Lopez then appealed in United States of America v. Jaime C. Lopez, 16-2269, arguing he deserved a new trial. Specifically, Lopez claimed the Southern District court erred by allowing IRS Agent Jane DeLancey to use the phrase “lulling payments” to refer to money Lopez periodically paid back to the investors under the guise that they were derived from investment interest.

That phrase allowed DeLancey to express opinions about Lopez’s intent that fell outside the permissible scope of a summary witness testimony, Lopez said. However, Judge William Bauer of the 7th Circuit Court of Appeals wrote in the majority opinion DeLancey never offered an opinion as to why Lopez made the payments, but instead used the phrase to describe payments that were not derived from interest on investments, as Lopez claimed.

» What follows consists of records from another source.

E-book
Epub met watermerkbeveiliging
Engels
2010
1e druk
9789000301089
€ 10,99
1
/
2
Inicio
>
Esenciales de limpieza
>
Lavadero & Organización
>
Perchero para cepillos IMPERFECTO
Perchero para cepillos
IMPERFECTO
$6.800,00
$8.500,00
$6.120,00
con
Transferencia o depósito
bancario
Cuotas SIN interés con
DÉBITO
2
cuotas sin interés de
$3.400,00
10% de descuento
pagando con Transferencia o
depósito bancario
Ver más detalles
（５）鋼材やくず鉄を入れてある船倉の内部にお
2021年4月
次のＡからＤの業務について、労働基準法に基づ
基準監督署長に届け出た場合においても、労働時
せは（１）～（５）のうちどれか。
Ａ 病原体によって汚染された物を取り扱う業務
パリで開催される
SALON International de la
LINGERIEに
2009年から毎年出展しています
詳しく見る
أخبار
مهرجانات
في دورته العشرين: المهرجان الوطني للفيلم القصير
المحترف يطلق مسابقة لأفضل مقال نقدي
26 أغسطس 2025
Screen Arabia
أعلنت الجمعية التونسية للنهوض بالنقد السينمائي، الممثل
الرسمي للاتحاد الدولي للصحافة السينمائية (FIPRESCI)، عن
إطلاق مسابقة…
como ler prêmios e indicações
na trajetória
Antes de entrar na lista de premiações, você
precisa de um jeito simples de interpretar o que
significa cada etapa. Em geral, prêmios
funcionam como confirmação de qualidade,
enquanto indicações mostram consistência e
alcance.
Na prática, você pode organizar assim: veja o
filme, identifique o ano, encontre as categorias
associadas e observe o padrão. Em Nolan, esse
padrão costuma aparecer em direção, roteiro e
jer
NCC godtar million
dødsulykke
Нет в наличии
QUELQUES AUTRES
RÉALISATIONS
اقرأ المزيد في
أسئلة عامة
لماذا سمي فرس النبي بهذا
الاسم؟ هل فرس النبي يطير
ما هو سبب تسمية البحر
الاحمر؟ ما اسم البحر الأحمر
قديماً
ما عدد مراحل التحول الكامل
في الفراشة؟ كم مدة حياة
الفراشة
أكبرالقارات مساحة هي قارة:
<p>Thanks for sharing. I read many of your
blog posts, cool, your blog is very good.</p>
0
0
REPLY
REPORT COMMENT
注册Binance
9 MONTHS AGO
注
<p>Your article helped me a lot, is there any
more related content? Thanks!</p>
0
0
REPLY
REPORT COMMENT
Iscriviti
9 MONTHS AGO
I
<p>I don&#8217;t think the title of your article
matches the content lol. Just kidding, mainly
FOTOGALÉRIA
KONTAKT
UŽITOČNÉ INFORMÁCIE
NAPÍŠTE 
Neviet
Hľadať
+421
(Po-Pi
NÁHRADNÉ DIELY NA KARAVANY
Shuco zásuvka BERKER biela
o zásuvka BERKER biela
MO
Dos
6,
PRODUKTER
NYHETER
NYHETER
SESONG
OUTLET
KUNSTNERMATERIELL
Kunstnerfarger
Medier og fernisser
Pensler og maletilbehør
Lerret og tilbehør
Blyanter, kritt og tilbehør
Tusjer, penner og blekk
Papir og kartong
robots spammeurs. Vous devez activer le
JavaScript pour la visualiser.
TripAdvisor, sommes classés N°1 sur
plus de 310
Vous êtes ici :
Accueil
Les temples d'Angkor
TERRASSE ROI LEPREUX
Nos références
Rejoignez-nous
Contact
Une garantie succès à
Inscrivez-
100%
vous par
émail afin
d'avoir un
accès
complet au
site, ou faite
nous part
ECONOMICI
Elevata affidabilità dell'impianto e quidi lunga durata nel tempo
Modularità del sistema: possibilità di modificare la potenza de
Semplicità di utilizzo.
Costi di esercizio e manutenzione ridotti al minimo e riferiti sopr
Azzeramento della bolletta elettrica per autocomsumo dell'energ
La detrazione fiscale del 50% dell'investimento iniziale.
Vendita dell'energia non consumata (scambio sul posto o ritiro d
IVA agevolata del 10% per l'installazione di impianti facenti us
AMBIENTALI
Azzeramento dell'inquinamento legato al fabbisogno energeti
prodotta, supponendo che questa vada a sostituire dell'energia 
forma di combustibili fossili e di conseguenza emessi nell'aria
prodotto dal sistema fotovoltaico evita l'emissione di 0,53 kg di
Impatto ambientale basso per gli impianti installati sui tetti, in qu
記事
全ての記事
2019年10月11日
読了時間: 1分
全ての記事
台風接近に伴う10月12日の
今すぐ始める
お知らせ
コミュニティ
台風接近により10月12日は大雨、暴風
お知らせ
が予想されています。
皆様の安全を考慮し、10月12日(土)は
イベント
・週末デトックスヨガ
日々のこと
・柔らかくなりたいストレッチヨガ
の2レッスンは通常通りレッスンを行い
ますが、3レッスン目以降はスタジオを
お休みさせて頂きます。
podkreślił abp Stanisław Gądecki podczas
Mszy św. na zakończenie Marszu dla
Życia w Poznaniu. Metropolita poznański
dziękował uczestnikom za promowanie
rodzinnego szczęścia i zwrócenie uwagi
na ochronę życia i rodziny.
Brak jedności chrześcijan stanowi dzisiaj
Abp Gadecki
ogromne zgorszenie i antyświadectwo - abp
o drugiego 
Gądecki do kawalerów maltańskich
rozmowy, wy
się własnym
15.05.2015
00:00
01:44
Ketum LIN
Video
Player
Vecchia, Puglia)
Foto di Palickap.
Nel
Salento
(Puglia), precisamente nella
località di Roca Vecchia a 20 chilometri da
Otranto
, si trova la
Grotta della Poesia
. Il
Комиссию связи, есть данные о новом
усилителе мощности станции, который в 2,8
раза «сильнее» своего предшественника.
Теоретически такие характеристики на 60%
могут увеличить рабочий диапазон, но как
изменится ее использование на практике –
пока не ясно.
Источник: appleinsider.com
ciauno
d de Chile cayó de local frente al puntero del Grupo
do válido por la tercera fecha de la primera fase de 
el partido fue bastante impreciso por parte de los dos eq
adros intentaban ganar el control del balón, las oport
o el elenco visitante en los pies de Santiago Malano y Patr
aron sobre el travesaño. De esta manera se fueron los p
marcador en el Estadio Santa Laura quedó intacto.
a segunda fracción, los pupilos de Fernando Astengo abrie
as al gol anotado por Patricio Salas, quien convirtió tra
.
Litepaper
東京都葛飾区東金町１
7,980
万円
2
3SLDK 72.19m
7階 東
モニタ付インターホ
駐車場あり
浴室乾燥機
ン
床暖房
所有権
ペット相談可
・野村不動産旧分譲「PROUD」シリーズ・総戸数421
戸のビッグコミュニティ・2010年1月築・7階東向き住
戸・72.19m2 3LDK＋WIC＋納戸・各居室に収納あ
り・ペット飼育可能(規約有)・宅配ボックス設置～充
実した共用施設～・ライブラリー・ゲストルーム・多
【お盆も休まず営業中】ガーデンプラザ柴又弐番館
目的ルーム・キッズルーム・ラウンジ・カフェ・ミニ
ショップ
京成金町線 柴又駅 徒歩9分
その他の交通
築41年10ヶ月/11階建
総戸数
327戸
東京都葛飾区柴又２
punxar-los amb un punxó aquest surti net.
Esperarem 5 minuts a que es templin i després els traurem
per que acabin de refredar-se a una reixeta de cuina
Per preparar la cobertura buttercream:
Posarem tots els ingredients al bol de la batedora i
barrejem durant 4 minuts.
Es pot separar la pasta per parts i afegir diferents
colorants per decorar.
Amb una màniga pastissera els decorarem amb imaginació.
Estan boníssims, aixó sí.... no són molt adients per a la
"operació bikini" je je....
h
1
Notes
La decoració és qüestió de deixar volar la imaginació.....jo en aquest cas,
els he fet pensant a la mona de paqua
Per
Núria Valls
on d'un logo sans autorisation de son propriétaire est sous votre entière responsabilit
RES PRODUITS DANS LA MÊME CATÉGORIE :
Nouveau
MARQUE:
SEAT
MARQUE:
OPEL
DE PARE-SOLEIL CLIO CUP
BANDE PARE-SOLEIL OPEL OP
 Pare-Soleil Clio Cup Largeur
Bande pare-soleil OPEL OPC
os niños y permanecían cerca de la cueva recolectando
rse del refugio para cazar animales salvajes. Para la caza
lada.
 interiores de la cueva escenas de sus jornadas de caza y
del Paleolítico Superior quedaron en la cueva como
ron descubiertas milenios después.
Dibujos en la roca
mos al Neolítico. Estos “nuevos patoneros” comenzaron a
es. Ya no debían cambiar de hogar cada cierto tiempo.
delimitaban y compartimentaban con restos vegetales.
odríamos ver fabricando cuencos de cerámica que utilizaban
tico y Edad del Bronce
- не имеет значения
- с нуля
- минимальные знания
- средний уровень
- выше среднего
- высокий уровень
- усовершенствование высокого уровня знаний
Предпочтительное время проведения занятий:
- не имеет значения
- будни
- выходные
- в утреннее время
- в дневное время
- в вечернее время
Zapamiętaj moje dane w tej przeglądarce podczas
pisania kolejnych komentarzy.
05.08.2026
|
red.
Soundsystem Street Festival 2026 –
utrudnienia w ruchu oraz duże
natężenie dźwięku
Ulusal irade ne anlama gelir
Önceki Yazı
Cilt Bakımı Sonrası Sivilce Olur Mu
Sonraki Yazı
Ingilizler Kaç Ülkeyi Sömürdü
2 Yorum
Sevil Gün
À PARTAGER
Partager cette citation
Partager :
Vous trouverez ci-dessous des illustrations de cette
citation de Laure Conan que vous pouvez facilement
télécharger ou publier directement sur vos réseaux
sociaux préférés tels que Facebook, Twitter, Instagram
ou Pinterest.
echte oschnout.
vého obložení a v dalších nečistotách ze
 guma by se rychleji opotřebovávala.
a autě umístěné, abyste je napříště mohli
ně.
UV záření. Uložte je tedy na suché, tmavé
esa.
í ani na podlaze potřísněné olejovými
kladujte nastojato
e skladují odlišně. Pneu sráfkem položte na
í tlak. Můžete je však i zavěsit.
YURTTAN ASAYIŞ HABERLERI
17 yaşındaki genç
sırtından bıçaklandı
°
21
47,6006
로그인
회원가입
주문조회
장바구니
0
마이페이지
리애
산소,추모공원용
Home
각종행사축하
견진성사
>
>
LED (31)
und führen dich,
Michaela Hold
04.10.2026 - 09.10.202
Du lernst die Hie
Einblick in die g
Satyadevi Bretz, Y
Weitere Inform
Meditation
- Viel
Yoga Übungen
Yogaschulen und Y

Lopez also took issue with references the government made, over his objection, to Bernie Madoff during its closing argument, when the government indicated Madoff’s victims had also received “lulling payments.” But Bauer said the references to Madoff did not constitute reversible error because the prosecutor did not draw a direct comparison, misstate the evidence or implicate one of Lopez’s specific trial rights. Further, there was significant evidence of Lopez’s guilt, so the references to Madoff did not deny him a fair trial.

The majority also affirmed the decision to prohibit Lopez from referring to his witness, Michael Alerding, a certified public accountant, as an expert under the standards in Federal Rules of Evidence 702, but instead to view his testimony as opinion testimony. Using the word “expert” can cause juries to give too much weight to a witness’ testimony, Bauer wrote, so the court properly instructed the jury to judge Alerding’s testimony with the same weight as any other witness’s.

However, the majority held the district court erred when it declined to let Lopez introduce extrinsic evidence of a prior inconsistent statement to impeach Cole as a government witness. Cole had previously told an IRS agent that the signature on his initial investment document was not his own, but then admitted on the stand he failed to tell the agent he had given Lopez permission to sign Cole’s name for him.

The district court declined to allow extrinsic evidence to perfect the impeachment, but such error was harmless because the inconsistencies in Cole’s statement were not central to Lopez’s defense, Bauer said. Thus, the 7th Circuit denied Lopez’s request for a new trial.

However, in a dissenting opinion, Judge Richard Posner said Cole’s omission of a “crucial detail” suggests he may have intentionally misled the government into thinking Lopez’s crimes were more serious than in reality. Further, Posner said court muddled Rule 702 standards when it prohibited Lopez from calling Alerding an expert and prohibited him from discussing typical small businesses.

Conversely, Posner wrote DeLancey, as a lay summary witness, should not have been permitted to use the phrase “lulling payments” because it was opinion testimony. But the worst mistake came with the admission of the Madoff comparisons, statements Posner said were “like comparing Judge (Tanya Walton) Pratt to Pontius Pilate.”